Doing the rounds with all the horses takes about an hour on my own. My arms are killing me from hauling the feed around by myself.

I hurry back to the house and only have about five minutes to spare before I see the truck kicking up dust as it drives up the dirt road toward the ranch.

I jog outside. The sun is fully up now, but it’s still insanely early. I can’t believe how people out here—wherever here is, all keep such insane hours. When the vet answered my call earlier, he sounded bright eyed and bushy tailed and not as if I was waking him from a dead sleep.
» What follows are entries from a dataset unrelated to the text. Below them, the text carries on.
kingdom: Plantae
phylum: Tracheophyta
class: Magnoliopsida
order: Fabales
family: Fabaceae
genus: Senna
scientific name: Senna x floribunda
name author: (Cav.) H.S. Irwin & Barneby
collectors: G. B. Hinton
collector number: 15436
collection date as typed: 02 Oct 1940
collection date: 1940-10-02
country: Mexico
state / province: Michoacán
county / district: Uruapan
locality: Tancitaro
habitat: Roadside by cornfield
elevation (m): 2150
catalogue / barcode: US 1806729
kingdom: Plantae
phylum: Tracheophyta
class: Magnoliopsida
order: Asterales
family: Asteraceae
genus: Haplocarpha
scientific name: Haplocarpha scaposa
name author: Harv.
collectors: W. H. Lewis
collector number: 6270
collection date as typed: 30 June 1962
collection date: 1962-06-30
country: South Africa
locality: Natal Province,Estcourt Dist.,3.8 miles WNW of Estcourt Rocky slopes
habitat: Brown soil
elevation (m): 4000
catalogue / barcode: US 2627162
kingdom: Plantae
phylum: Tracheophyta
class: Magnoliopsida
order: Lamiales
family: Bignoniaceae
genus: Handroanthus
Even though it was only 5:45 in the morning.

As the truck pulls to a stop, a large blue 4x4 that’s maybe a decade or so old, I glance down at the license plates.

Well, look at that. Unless the doc is randomly sporting out-of-state plates, I’ve been holed up in the state of Wyoming for the past almost two months.

I think I expected him to be an old country doctor, maybe pushing sixty or something. Anything but the tall, blond, mid-to-late-thirties man who steps down from the cab of the truck with a large medical bag in tow, eyes interested as he looks me up and down.

“Howdy,” he says. “I’m Tom. Tom Dawkins. You the one who called about Hellfire?”